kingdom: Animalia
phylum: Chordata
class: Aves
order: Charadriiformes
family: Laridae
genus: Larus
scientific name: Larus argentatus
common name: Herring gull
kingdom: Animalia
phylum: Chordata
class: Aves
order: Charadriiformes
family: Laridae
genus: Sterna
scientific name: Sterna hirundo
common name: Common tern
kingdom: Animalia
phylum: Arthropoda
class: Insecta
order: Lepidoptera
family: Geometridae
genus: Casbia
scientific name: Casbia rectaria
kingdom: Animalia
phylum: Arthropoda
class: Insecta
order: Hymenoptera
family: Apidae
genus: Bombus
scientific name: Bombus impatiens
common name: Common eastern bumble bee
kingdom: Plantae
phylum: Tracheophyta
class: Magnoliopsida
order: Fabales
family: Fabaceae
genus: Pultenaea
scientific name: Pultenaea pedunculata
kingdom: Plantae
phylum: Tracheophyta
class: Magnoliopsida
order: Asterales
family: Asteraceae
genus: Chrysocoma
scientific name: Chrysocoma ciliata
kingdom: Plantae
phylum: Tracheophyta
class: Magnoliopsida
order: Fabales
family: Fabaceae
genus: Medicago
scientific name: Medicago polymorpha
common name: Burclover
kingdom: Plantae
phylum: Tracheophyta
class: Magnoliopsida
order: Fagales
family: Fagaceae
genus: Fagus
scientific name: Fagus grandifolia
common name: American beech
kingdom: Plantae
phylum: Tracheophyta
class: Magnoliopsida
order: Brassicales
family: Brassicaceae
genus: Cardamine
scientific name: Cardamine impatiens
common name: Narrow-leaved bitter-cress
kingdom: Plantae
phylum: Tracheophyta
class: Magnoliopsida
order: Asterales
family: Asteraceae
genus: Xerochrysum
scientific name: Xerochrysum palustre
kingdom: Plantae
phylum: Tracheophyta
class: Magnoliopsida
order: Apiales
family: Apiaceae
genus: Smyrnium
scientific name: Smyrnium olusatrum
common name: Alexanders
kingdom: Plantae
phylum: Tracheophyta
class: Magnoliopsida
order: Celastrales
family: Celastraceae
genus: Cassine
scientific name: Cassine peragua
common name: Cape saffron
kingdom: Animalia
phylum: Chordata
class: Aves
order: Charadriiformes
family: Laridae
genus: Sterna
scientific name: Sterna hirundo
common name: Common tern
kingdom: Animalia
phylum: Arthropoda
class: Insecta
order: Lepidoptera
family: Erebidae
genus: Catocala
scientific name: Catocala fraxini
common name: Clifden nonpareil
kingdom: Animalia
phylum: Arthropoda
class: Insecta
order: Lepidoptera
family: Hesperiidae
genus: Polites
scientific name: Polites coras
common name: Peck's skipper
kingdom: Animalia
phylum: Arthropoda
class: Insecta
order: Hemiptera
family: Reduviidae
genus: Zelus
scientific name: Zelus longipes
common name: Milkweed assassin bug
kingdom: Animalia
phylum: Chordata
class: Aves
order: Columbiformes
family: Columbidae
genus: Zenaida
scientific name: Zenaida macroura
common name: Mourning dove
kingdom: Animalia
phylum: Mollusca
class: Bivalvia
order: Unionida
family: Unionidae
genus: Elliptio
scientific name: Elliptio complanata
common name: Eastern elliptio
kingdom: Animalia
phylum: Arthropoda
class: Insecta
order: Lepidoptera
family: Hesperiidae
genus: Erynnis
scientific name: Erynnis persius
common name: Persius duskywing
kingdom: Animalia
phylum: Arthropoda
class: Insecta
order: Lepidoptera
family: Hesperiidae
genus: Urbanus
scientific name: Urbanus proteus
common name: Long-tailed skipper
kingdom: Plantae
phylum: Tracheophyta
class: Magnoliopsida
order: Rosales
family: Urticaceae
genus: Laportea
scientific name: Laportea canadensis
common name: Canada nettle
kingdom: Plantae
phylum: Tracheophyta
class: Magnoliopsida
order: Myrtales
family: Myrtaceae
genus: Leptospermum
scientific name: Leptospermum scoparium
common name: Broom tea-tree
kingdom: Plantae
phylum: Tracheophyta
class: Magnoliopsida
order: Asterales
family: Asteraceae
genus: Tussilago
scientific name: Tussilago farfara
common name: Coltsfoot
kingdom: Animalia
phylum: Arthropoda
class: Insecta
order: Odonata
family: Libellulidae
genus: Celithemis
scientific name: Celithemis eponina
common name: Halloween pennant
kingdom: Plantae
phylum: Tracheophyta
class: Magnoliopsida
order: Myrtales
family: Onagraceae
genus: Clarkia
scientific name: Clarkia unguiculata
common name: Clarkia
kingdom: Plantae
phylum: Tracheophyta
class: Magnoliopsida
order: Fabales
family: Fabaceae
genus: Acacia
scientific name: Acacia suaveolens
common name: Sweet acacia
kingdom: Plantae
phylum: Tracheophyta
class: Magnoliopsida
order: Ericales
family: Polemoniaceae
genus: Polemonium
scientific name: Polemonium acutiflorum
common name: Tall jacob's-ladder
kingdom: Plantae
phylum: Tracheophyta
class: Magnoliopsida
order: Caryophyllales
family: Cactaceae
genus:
********
Write out all of the lines above word for word, with nothing changed, added or left out.

> _CORRECT ANSWER_
kingdom: Animalia
phylum: Chordata
class: Aves
order: Charadriiformes
family: Laridae
genus: Larus
scientific name: Larus argentatus
common name: Herring gull
kingdom: Animalia
phylum: Chordata
class: Aves
order: Charadriiformes
family: Laridae
genus: Sterna
scientific name: Sterna hirundo
common name: Common tern
kingdom: Animalia
phylum: Arthropoda
class: Insecta
order: Lepidoptera
family: Geometridae
genus: Casbia
scientific name: Casbia rectaria
kingdom: Animalia
phylum: Arthropoda
class: Insecta
order: Hymenoptera
family: Apidae
genus: Bombus
scientific name: Bombus impatiens
common name: Common eastern bumble bee
kingdom: Plantae
phylum: Tracheophyta
class: Magnoliopsida
order: Fabales
family: Fabaceae
genus: Pultenaea
scientific name: Pultenaea pedunculata
kingdom: Plantae
phylum: Tracheophyta
class: Magnoliopsida
order: Asterales
family: Asteraceae
genus: Chrysocoma
scientific name: Chrysocoma ciliata
kingdom: Plantae
phylum: Tracheophyta
class: Magnoliopsida
order: Fabales
family: Fabaceae
genus: Medicago
scientific name: Medicago polymorpha
common name: Burclover
kingdom: Plantae
phylum: Tracheophyta
class: Magnoliopsida
order: Fagales
family: Fagaceae
genus: Fagus
scientific name: Fagus grandifolia
common name: American beech
kingdom: Plantae
phylum: Tracheophyta
class: Magnoliopsida
order: Brassicales
family: Brassicaceae
genus: Cardamine
scientific name: Cardamine impatiens
common name: Narrow-leaved bitter-cress
kingdom: Plantae
phylum: Tracheophyta
class: Magnoliopsida
order: Asterales
family: Asteraceae
genus: Xerochrysum
scientific name: Xerochrysum palustre
kingdom: Plantae
phylum: Tracheophyta
class: Magnoliopsida
order: Apiales
family: Apiaceae
genus: Smyrnium
scientific name: Smyrnium olusatrum
common name: Alexanders
kingdom: Plantae
phylum: Tracheophyta
class: Magnoliopsida
order: Celastrales
family: Celastraceae
genus: Cassine
scientific name: Cassine peragua
common name: Cape saffron
kingdom: Animalia
phylum: Chordata
class: Aves
order: Charadriiformes
family: Laridae
genus: Sterna
scientific name: Sterna hirundo
common name: Common tern
kingdom: Animalia
phylum: Arthropoda
class: Insecta
order: Lepidoptera
family: Erebidae
genus: Catocala
scientific name: Catocala fraxini
common name: Clifden nonpareil
kingdom: Animalia
phylum: Arthropoda
class: Insecta
order: Lepidoptera
family: Hesperiidae
genus: Polites
scientific name: Polites coras
common name: Peck's skipper
kingdom: Animalia
phylum: Arthropoda
class: Insecta
order: Hemiptera
family: Reduviidae
genus: Zelus
scientific name: Zelus longipes
common name: Milkweed assassin bug
kingdom: Animalia
phylum: Chordata
class: Aves
order: Columbiformes
family: Columbidae
genus: Zenaida
scientific name: Zenaida macroura
common name: Mourning dove
kingdom: Animalia
phylum: Mollusca
class: Bivalvia
order: Unionida
family: Unionidae
genus: Elliptio
scientific name: Elliptio complanata
common name: Eastern elliptio
kingdom: Animalia
phylum: Arthropoda
class: Insecta
order: Lepidoptera
family: Hesperiidae
genus: Erynnis
scientific name: Erynnis persius
common name: Persius duskywing
kingdom: Animalia
phylum: Arthropoda
class: Insecta
order: Lepidoptera
family: Hesperiidae
genus: Urbanus
scientific name: Urbanus proteus
common name: Long-tailed skipper
kingdom: Plantae
phylum: Tracheophyta
class: Magnoliopsida
order: Rosales
family: Urticaceae
genus: Laportea
scientific name: Laportea canadensis
common name: Canada nettle
kingdom: Plantae
phylum: Tracheophyta
class: Magnoliopsida
order: Myrtales
family: Myrtaceae
genus: Leptospermum
scientific name: Leptospermum scoparium
common name: Broom tea-tree
kingdom: Plantae
phylum: Tracheophyta
class: Magnoliopsida
order: Asterales
family: Asteraceae
genus: Tussilago
scientific name: Tussilago farfara
common name: Coltsfoot
kingdom: Animalia
phylum: Arthropoda
class: Insecta
order: Odonata
family: Libellulidae
genus: Celithemis
scientific name: Celithemis eponina
common name: Halloween pennant
kingdom: Plantae
phylum: Tracheophyta
class: Magnoliopsida
order: Myrtales
family: Onagraceae
genus: Clarkia
scientific name: Clarkia unguiculata
common name: Clarkia
kingdom: Plantae
phylum: Tracheophyta
class: Magnoliopsida
order: Fabales
family: Fabaceae
genus: Acacia
scientific name: Acacia suaveolens
common name: Sweet acacia
kingdom: Plantae
phylum: Tracheophyta
class: Magnoliopsida
order: Ericales
family: Polemoniaceae
genus: Polemonium
scientific name: Polemonium acutiflorum
common name: Tall jacob's-ladder
kingdom: Plantae
phylum: Tracheophyta
class: Magnoliopsida
order: Caryophyllales
family: Cactaceae
genus:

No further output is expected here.